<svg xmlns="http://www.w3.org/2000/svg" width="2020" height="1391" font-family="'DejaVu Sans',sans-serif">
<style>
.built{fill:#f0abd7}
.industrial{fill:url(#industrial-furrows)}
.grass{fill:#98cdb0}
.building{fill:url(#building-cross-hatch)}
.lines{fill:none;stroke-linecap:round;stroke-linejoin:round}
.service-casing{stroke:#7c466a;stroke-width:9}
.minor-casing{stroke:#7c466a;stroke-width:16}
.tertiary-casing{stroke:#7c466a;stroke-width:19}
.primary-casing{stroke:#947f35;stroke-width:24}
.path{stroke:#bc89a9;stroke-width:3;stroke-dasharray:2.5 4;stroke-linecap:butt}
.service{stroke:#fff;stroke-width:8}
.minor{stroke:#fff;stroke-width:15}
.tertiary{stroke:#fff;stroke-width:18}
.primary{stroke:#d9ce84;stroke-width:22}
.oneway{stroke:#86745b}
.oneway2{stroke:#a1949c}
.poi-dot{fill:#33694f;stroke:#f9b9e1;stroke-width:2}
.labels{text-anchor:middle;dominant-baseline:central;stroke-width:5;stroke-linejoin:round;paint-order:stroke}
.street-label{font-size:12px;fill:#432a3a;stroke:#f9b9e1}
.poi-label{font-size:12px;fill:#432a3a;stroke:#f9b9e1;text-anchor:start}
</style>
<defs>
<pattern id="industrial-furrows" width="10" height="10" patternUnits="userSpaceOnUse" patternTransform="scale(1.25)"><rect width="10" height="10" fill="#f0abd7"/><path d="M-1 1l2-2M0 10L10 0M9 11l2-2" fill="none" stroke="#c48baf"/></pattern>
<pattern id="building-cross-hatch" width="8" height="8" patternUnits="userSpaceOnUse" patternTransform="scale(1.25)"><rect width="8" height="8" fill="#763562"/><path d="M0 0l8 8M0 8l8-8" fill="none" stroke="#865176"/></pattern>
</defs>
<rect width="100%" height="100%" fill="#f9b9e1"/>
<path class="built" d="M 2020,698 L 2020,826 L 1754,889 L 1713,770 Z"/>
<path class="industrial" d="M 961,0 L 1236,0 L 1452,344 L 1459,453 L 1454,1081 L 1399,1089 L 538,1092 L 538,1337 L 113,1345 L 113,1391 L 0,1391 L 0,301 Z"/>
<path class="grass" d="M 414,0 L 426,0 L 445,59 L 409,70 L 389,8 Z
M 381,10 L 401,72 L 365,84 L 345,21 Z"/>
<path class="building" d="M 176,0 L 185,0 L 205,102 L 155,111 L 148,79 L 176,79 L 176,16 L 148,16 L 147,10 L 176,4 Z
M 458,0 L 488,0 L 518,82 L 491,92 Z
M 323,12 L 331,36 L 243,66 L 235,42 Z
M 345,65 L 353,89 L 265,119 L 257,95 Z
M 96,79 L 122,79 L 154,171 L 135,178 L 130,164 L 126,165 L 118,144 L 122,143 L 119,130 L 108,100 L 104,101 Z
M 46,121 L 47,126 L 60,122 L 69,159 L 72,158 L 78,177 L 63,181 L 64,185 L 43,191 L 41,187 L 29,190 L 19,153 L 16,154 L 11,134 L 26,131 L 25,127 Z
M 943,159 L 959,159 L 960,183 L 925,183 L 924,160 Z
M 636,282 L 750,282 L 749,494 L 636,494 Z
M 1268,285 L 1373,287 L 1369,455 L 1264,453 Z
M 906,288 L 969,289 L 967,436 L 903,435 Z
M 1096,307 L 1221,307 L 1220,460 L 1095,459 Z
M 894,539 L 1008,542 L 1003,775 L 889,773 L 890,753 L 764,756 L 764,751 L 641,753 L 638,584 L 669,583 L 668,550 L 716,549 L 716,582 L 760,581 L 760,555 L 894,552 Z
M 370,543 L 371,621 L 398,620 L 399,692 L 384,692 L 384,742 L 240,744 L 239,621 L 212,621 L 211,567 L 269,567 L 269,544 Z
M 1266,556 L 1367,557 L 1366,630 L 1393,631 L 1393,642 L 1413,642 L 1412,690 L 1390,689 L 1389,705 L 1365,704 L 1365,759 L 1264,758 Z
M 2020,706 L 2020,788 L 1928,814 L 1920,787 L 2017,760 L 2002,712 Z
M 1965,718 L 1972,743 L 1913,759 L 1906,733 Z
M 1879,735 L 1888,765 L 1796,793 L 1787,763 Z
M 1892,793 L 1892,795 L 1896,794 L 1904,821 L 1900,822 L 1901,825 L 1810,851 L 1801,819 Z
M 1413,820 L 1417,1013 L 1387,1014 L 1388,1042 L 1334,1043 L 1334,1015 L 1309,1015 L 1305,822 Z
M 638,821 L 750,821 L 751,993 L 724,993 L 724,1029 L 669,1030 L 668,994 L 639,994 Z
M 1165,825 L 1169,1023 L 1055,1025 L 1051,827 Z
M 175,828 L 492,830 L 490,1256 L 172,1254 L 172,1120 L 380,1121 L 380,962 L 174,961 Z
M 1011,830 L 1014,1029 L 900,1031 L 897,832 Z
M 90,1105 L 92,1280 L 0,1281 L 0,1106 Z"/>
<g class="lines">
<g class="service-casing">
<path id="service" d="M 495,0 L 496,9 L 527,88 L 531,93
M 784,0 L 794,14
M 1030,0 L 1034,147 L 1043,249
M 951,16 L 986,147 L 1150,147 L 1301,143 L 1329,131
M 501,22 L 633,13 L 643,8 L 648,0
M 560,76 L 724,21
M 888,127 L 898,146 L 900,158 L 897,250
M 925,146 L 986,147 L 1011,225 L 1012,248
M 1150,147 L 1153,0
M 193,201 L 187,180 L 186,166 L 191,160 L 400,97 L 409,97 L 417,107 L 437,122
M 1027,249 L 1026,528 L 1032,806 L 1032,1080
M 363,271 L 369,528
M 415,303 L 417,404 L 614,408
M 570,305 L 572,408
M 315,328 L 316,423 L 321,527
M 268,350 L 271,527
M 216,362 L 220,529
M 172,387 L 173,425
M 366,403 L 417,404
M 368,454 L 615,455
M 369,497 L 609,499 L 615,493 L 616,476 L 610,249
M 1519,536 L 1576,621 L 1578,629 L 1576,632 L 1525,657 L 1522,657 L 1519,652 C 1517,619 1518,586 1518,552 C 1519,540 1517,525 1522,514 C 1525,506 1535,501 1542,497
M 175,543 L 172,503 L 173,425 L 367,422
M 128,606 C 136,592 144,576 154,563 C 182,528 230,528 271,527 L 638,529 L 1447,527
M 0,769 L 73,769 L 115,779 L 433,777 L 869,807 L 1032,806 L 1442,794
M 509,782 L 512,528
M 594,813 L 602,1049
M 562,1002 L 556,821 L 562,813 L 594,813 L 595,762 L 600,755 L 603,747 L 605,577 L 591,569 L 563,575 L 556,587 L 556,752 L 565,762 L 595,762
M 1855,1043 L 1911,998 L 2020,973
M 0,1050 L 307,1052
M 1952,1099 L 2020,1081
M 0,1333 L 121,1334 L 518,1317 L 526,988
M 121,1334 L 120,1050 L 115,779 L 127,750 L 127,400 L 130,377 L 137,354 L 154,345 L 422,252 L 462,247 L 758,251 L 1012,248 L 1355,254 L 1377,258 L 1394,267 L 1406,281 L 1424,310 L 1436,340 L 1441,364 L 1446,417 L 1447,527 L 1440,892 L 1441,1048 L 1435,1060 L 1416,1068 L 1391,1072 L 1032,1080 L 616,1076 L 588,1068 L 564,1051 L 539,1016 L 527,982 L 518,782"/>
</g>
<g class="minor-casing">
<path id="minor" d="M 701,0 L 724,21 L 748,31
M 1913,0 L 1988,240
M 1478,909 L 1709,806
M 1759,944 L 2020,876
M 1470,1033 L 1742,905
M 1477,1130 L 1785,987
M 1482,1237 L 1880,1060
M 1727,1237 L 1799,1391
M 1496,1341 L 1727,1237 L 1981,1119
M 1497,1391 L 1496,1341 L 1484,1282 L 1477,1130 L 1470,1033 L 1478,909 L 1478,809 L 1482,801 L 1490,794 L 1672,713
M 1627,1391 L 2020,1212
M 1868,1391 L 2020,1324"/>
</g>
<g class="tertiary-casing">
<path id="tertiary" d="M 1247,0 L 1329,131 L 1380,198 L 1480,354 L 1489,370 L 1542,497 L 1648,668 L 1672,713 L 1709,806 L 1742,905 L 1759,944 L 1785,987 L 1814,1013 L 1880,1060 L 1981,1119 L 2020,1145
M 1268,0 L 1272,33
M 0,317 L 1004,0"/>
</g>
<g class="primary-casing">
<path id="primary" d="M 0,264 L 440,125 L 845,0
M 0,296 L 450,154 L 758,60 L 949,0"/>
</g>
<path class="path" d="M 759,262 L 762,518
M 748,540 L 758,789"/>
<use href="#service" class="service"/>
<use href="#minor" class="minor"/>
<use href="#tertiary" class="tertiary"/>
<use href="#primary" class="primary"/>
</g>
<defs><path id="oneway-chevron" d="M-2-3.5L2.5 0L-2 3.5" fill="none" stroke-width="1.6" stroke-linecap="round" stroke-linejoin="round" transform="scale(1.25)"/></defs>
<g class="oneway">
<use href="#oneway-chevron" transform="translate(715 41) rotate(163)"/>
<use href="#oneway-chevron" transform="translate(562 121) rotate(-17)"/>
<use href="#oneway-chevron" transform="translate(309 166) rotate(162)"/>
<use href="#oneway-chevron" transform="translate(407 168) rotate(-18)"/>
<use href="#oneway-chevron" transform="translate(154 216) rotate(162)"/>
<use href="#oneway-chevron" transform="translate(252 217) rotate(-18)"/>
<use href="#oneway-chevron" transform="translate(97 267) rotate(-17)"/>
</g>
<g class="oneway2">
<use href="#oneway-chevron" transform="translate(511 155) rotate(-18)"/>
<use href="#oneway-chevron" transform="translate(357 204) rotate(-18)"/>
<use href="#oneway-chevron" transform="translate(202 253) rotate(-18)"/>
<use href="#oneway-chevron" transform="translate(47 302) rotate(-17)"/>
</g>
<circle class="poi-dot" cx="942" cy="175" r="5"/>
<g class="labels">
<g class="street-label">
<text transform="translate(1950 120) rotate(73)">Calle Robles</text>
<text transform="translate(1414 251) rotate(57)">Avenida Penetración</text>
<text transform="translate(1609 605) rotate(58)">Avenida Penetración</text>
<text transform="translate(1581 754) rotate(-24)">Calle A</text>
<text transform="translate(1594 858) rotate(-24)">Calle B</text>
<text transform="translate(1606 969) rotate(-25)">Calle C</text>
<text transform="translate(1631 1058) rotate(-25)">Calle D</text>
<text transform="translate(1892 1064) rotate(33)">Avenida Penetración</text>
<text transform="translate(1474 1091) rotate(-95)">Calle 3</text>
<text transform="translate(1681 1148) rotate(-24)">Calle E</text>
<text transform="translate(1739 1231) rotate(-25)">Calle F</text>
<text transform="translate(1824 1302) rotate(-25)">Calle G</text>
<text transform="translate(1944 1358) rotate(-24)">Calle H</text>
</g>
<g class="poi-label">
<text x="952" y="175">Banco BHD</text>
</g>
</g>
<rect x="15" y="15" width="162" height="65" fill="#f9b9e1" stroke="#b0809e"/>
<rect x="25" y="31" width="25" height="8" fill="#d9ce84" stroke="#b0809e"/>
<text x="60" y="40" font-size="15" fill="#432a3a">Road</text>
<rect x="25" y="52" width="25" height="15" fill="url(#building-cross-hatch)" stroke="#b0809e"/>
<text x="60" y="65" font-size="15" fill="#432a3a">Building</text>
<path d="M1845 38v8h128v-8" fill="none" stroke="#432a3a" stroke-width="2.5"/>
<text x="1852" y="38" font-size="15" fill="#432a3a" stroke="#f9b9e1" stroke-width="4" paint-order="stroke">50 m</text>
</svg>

Prompt: Look above for the line with "409,70 L 389,8 Z" and the line with "M 345,65 L 353,89 L 265,119 L 257,95 Z", and reproduce exactly those two lines plus every line between, nothing more.

Solution to the exercise:
<path class="grass" d="M 414,0 L 426,0 L 445,59 L 409,70 L 389,8 Z
M 381,10 L 401,72 L 365,84 L 345,21 Z"/>
<path class="building" d="M 176,0 L 185,0 L 205,102 L 155,111 L 148,79 L 176,79 L 176,16 L 148,16 L 147,10 L 176,4 Z
M 458,0 L 488,0 L 518,82 L 491,92 Z
M 323,12 L 331,36 L 243,66 L 235,42 Z
M 345,65 L 353,89 L 265,119 L 257,95 Z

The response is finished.